Because of the drastic changes to the exam this year, the College Board has offered a full refund to any student up until test day. Even though he decided to not get the refund, Megressa believes that the new exam, “will not capture my full capabilities [of a] specific subject.” Sophomore Kaylee Beahm stays hopeful saying that “I feel more confident taking the test because there is less content to be given on the test so it makes studying less stressful and overwhelming. I am only taking the AP Government test so I didn’t think using the refund was a good idea… I feel like I’ve worked hard all year so I should take the test.”

Mr. Sivell gives students some words of reassurance, “if a student does earn a 1 or 2 this year, the teacher can request the College Board to reevaluate the student’s exam. This should provide some comfort to students if a score comes back lower than they expected.” From all of us at the Bear Press, we wish you the best of luck on your AP exams this year!

The coronavirus outbreak has also caused large waves in the world of SAT testing. Any planned SAT tests administered by the College Board have been canceled through June in order to keep all those involved safe. For now, no alterations or workarounds have been made to allow students to take the test from home. Any student who had already signed up for the tests planned to occur in March or May will receive refunds. 

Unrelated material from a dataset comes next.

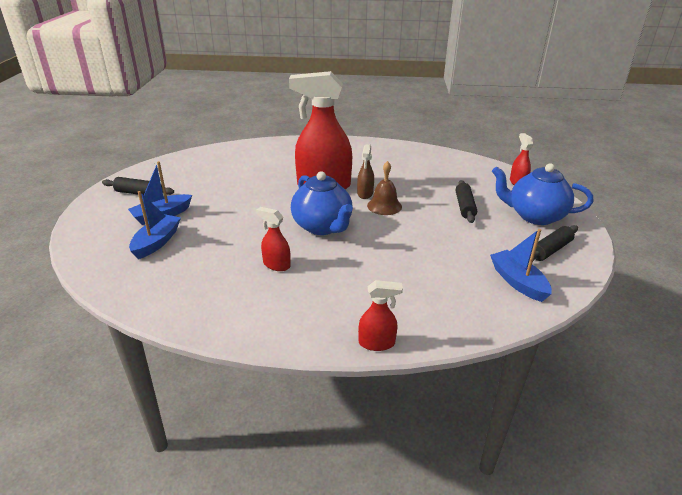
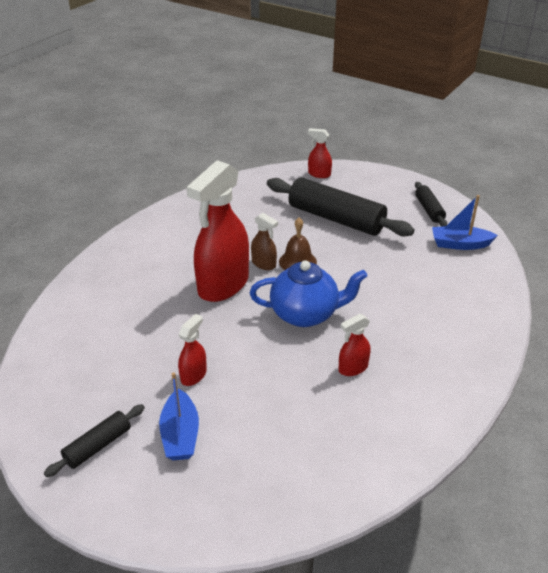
camera: 60 degrees left, 5 degrees up
blue boat [129,191,181,259] -> none
red spray bottle [358,280,403,351] -> red spray bottle moved to [178,314,207,386]
black rolling pin [456,180,477,223] -> black rolling pin [267,177,414,237], size x2.00
blue teapot [492,163,593,225] -> none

Although no plans have been made for at-home testing, additional dates have been added to make up for the ones that are canceled. The College Board stated on their website that if it is safe to do so, they will provide testing dates for the SAT all the way through the end of the calendar year. This adds a new date on September 26, along with the pre-planned tests on August 29, October 3, November 7, and December 5.

These decisions have brought along some frustration from students of all ages who still need to take the test and those who wish to retake it. A junior at Hammond High School expressed the impact these cancellations had on her, saying she “was studying for days on end just for a day that never came,” later adding on that she’s “also glad that [she is] now prepared for the test in the future.”

Lizzy Hughes, a junior, explained a new issue with the cancellations, saying “I was disappointed when the March SATs were canceled because it was the second and last time I was going to take it. Because of the pandemic, I’m not planning on taking another SAT.

I’m happy now that some colleges are looking more at a student’s GPA than a standardized test.” Rachel Osei-Nsafoah added onto the topic, saying that “the outcome of cancellations has caused many schools to go test-optional. I have checked all my interested schools and they have all gone test-optional. This will lead me to not taking the SAT, and just focus on AP exams and final grades.”

Many schools are already test-optional in general, but some schools have decided to waive SAT/ACT admissions requirements for the 2021-2022 academic year.